* **Listing**

####################

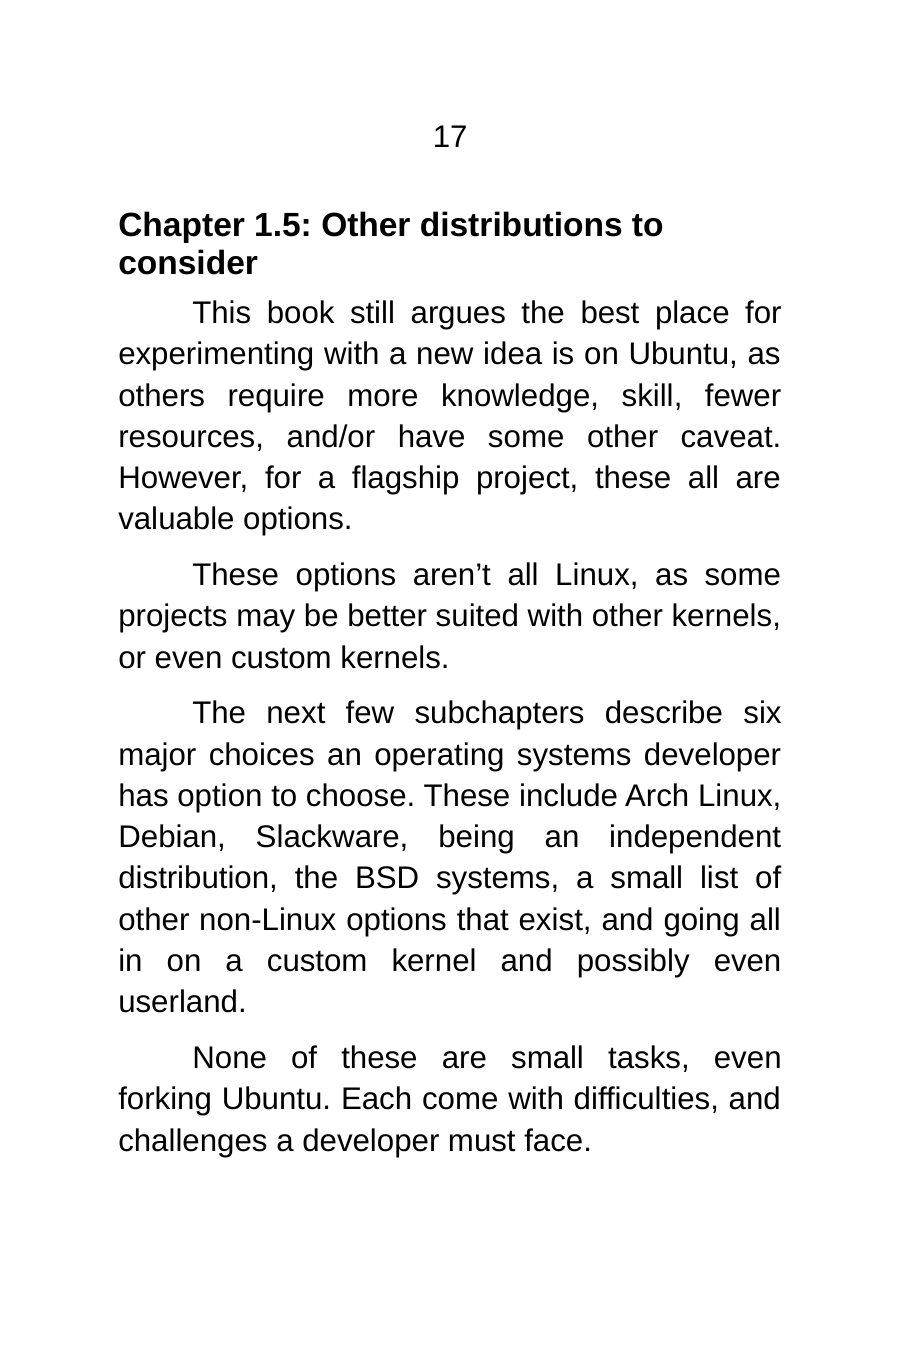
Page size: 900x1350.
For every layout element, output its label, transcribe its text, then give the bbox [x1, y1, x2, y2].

text None of these are small tasks, even forking Ubuntu. Each come with difficulties, and challenges a developer must face. [118, 1039, 782, 1158]
text These options aren’t all Linux, as some projects may be better suited with other kernels, or even custom kernels. [118, 556, 782, 675]
text The next few subchapters describe six major choices an operating systems developer has option to choose. These include Arch Linux, Debian, Slackware, being an independent distribution, the BSD systems, a small list of other non-Linux options that exist, and going all in on a custom kernel and possibly even userland. [118, 694, 782, 1019]
text This book still argues the best place for experimenting with a new idea is on Ubuntu, as others require more knowledge, skill, fewer resources, and/or have some other caveat. However, for a flagship project, these all are valuable options. [118, 294, 782, 536]
subtitle Chapter 1.5: Other distributions to consider [118, 204, 782, 282]
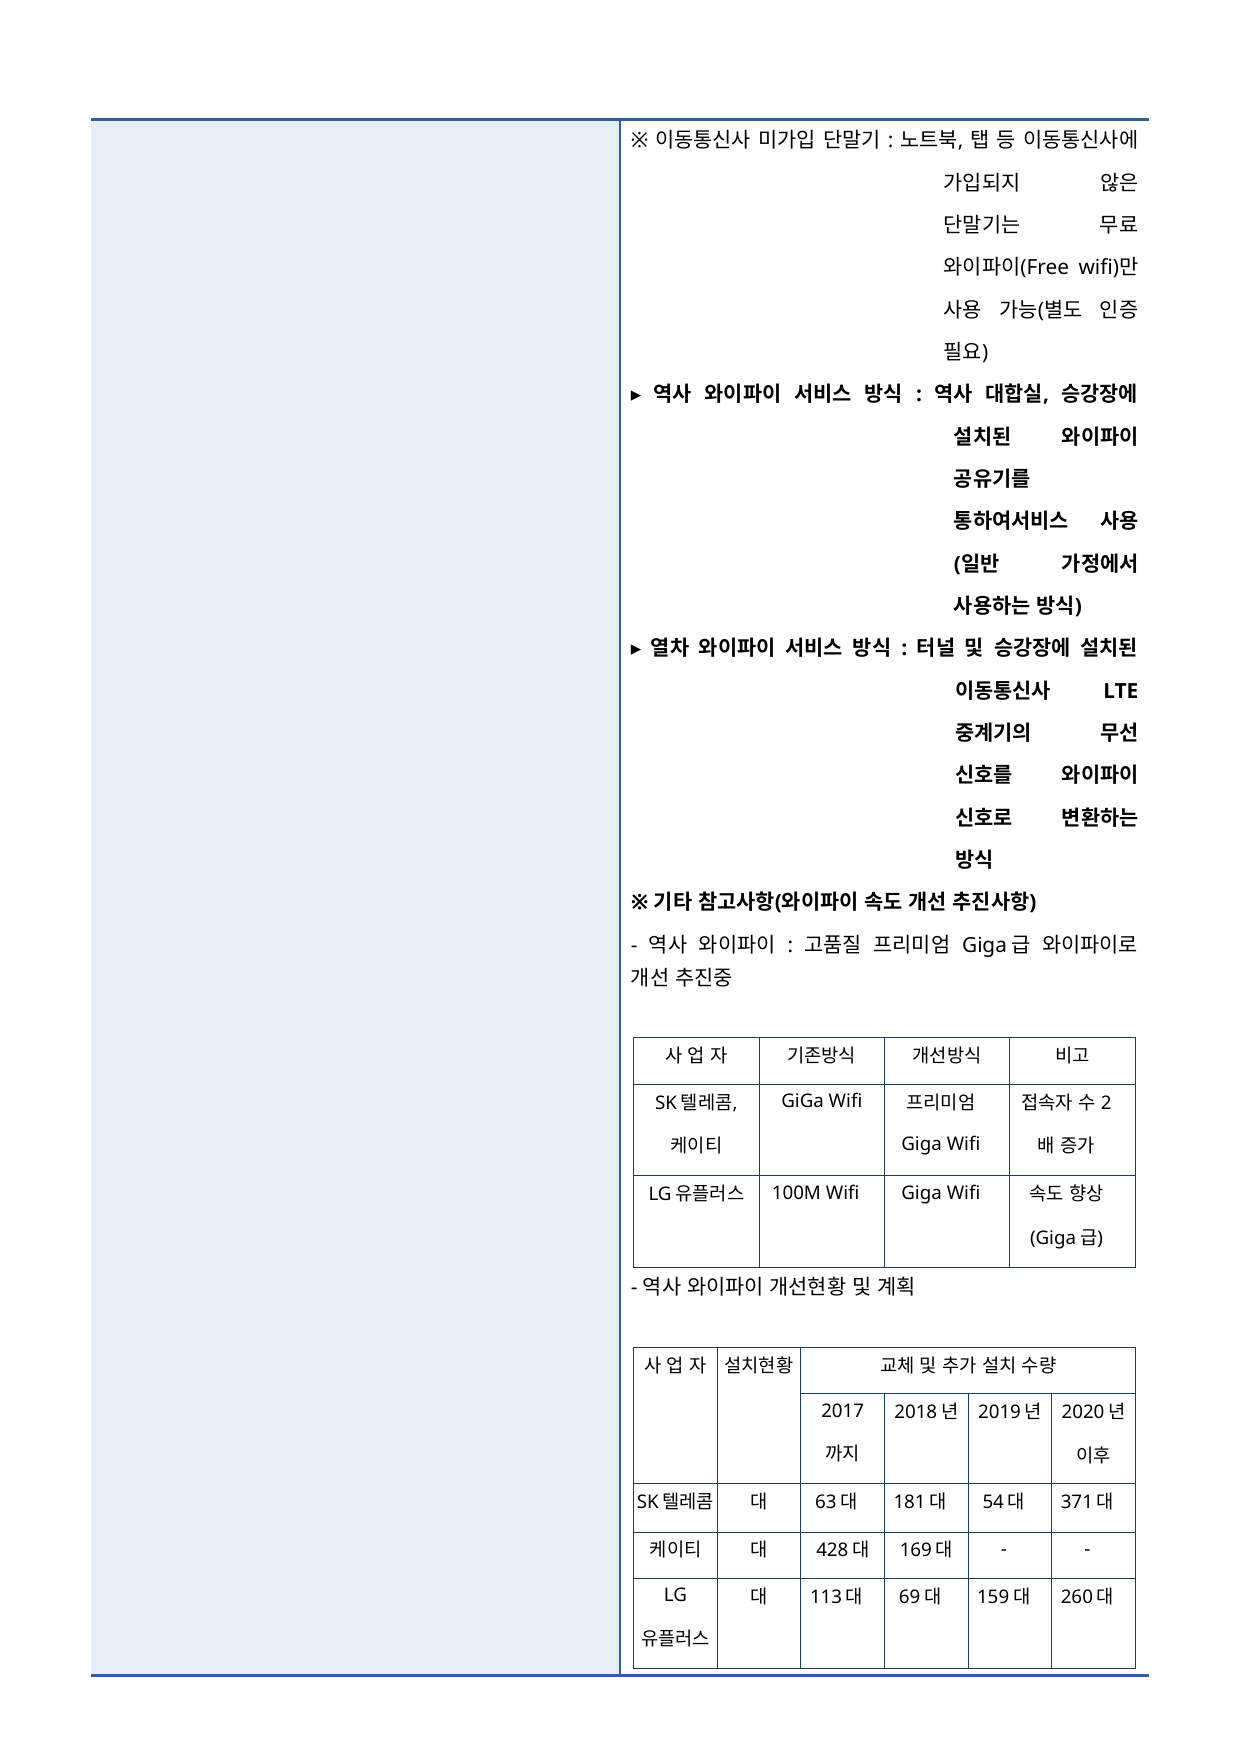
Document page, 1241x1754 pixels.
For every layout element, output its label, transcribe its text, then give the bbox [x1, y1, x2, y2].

table_cell - [969, 1533, 1051, 1578]
table_header 사 업 자 [634, 1348, 717, 1483]
table_cell SK텔레콤, 케이티 [634, 1085, 759, 1175]
table_header 개선방식 [885, 1038, 1009, 1084]
table_header 설치현황 [718, 1348, 800, 1483]
table_cell 260대 [1052, 1579, 1135, 1668]
table_cell 케이티 [634, 1533, 717, 1578]
table_cell 대 [718, 1484, 800, 1531]
table_cell 428대 [801, 1533, 884, 1578]
table_cell - [1052, 1533, 1135, 1578]
table_header [91, 121, 619, 1674]
table_cell 63대 [801, 1484, 884, 1531]
table_cell LG유플러스 [634, 1176, 759, 1267]
table_cell 54대 [969, 1484, 1051, 1531]
table_cell 2018년 [885, 1394, 968, 1483]
table_cell Giga Wifi [885, 1176, 1009, 1267]
table_cell 프리미엄 Giga Wifi [885, 1085, 1009, 1175]
table_cell 접속자 수 2배 증가 [1010, 1085, 1135, 1175]
table_cell 69대 [885, 1579, 968, 1668]
table_cell 113대 [801, 1579, 884, 1668]
table_header ※ 이동통신사 미가입 단말기 : 노트북, 탭 등 이동통신사에 가입되지 않은 단말기는 무료 와이파이(Free wifi)만 사용 가능(별도 인증 필요) ▸ 역사 와이파이 서비스 방식 : 역사 대합실, 승강장에 설치된 와이파이 공유기를 통하여서비스 사용(일반 가정에서 사용하는 방식) ▸ 열차 와이파이 서비스 방식 : 터널 및 승강장에 설치된 이동통신사 LTE 중계기의 무선 신호를 와이파이 신호로 변환하는 방식 ※ 기타 참고사항(와이파이 속도 개선 추진사항) - 역사 와이파이 : 고품질 프리미엄 Giga급 와이파이로 개선 추진중 - 역사 와이파이 개선현황 및 계획 [621, 121, 1149, 1674]
table_cell 2019년 [969, 1394, 1051, 1483]
table_cell 대 [718, 1579, 800, 1668]
table_cell 169대 [885, 1533, 968, 1578]
table_header 사 업 자 [634, 1038, 759, 1084]
table_cell 159대 [969, 1579, 1051, 1668]
table_header 기존방식 [760, 1038, 884, 1084]
table_cell 대 [718, 1533, 800, 1578]
table_cell 100M Wifi [760, 1176, 884, 1267]
table_cell 181대 [885, 1484, 968, 1531]
table_header 비고 [1010, 1038, 1135, 1084]
table_cell SK텔레콤 [634, 1484, 717, 1531]
table_cell 2020년 이후 [1052, 1394, 1135, 1483]
table_cell 2017까지 [801, 1394, 884, 1483]
table_cell LG유플러스 [634, 1579, 717, 1668]
table_cell 속도 향상(Giga급) [1010, 1176, 1135, 1267]
table_cell 371대 [1052, 1484, 1135, 1531]
table_header 교체 및 추가 설치 수량 [801, 1348, 1135, 1393]
table_cell GiGa Wifi [760, 1085, 884, 1175]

####################

* **Set task**
Please write out all the records above again, substituting "Fedora" for "Ubuntu" and changing nothing else. Leave the pictures out of your answer.

* **Exercise solution**
Page size: 900x1350.
For every layout element, output its label, transcribe its text, then give the bbox [x1, y1, x2, y2].

text None of these are small tasks, even forking Fedora. Each come with difficulties, and challenges a developer must face. [118, 1039, 782, 1158]
text These options aren’t all Linux, as some projects may be better suited with other kernels, or even custom kernels. [118, 556, 782, 675]
text The next few subchapters describe six major choices an operating systems developer has option to choose. These include Arch Linux, Debian, Slackware, being an independent distribution, the BSD systems, a small list of other non-Linux options that exist, and going all in on a custom kernel and possibly even userland. [118, 694, 782, 1019]
text This book still argues the best place for experimenting with a new idea is on Fedora, as others require more knowledge, skill, fewer resources, and/or have some other caveat. However, for a flagship project, these all are valuable options. [118, 294, 782, 536]
subtitle Chapter 1.5: Other distributions to consider [118, 204, 782, 282]
Document page, 1241x1754 pixels.
For every layout element, output its label, transcribe its text, then give the bbox [x1, y1, x2, y2].

table_cell - [969, 1533, 1051, 1578]
table_header 사 업 자 [634, 1348, 717, 1483]
table_cell SK텔레콤, 케이티 [634, 1085, 759, 1175]
table_header 개선방식 [885, 1038, 1009, 1084]
table_header 설치현황 [718, 1348, 800, 1483]
table_cell 260대 [1052, 1579, 1135, 1668]
table_cell 케이티 [634, 1533, 717, 1578]
table_cell 대 [718, 1484, 800, 1531]
table_cell 428대 [801, 1533, 884, 1578]
table_cell - [1052, 1533, 1135, 1578]
table_header [91, 121, 619, 1674]
table_cell 63대 [801, 1484, 884, 1531]
table_cell LG유플러스 [634, 1176, 759, 1267]
table_cell 54대 [969, 1484, 1051, 1531]
table_cell 2018년 [885, 1394, 968, 1483]
table_cell Giga Wifi [885, 1176, 1009, 1267]
table_cell 프리미엄 Giga Wifi [885, 1085, 1009, 1175]
table_cell 접속자 수 2배 증가 [1010, 1085, 1135, 1175]
table_cell 69대 [885, 1579, 968, 1668]
table_cell 113대 [801, 1579, 884, 1668]
table_header ※ 이동통신사 미가입 단말기 : 노트북, 탭 등 이동통신사에 가입되지 않은 단말기는 무료 와이파이(Free wifi)만 사용 가능(별도 인증 필요) ▸ 역사 와이파이 서비스 방식 : 역사 대합실, 승강장에 설치된 와이파이 공유기를 통하여서비스 사용(일반 가정에서 사용하는 방식) ▸ 열차 와이파이 서비스 방식 : 터널 및 승강장에 설치된 이동통신사 LTE 중계기의 무선 신호를 와이파이 신호로 변환하는 방식 ※ 기타 참고사항(와이파이 속도 개선 추진사항) - 역사 와이파이 : 고품질 프리미엄 Giga급 와이파이로 개선 추진중 - 역사 와이파이 개선현황 및 계획 [621, 121, 1149, 1674]
table_cell 2019년 [969, 1394, 1051, 1483]
table_cell 대 [718, 1579, 800, 1668]
table_cell 169대 [885, 1533, 968, 1578]
table_header 사 업 자 [634, 1038, 759, 1084]
table_cell 159대 [969, 1579, 1051, 1668]
table_header 기존방식 [760, 1038, 884, 1084]
table_cell 대 [718, 1533, 800, 1578]
table_cell 100M Wifi [760, 1176, 884, 1267]
table_cell 181대 [885, 1484, 968, 1531]
table_header 비고 [1010, 1038, 1135, 1084]
table_cell SK텔레콤 [634, 1484, 717, 1531]
table_cell 2020년 이후 [1052, 1394, 1135, 1483]
table_cell 2017까지 [801, 1394, 884, 1483]
table_cell LG유플러스 [634, 1579, 717, 1668]
table_cell 속도 향상(Giga급) [1010, 1176, 1135, 1267]
table_cell 371대 [1052, 1484, 1135, 1531]
table_header 교체 및 추가 설치 수량 [801, 1348, 1135, 1393]
table_cell GiGa Wifi [760, 1085, 884, 1175]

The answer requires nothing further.